Segment Open

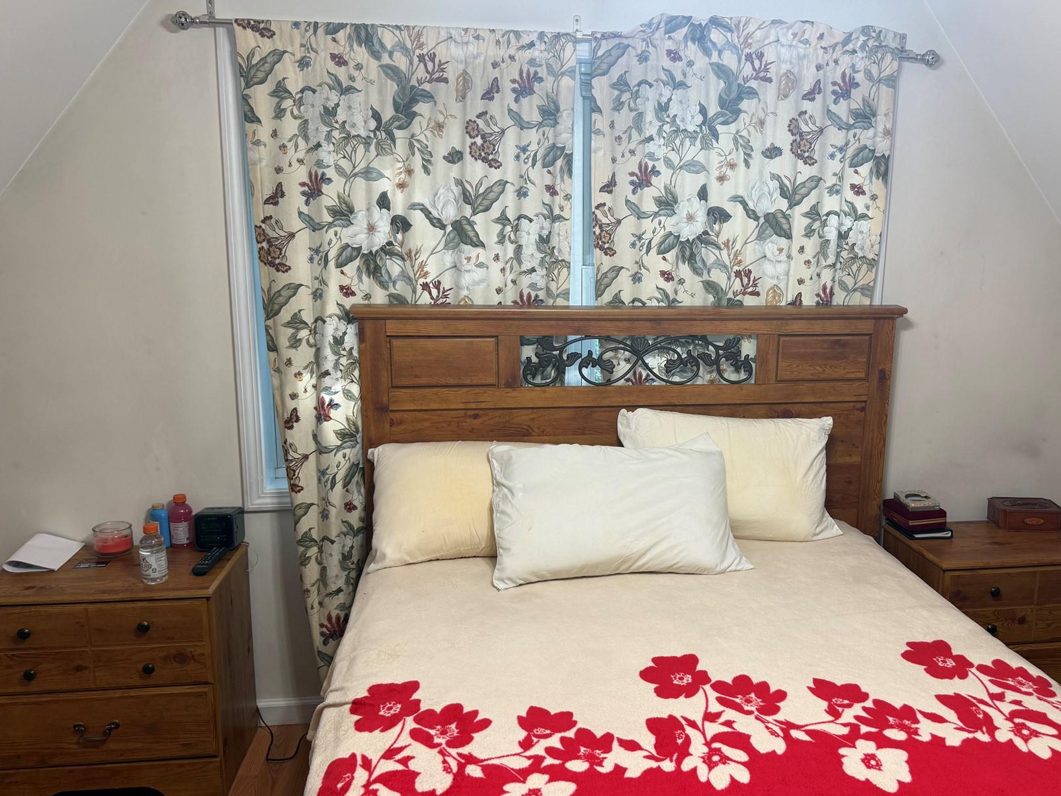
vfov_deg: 46.8
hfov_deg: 59.5
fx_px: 920
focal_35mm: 30
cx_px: 628
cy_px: 414
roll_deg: -0.2
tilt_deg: -9.5
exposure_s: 1/120
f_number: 1.78
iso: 80
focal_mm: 6.76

Segment Closed

▶ Task instructions: A faithful copy of the lines from the line containing "hfov_deg: 59.5" to the end of the data should be set down, both ends included, and nothing more.

▶ Response area:
hfov_deg: 59.5
fx_px: 920
focal_35mm: 30
cx_px: 628
cy_px: 414
roll_deg: -0.2
tilt_deg: -9.5
exposure_s: 1/120
f_number: 1.78
iso: 80
focal_mm: 6.76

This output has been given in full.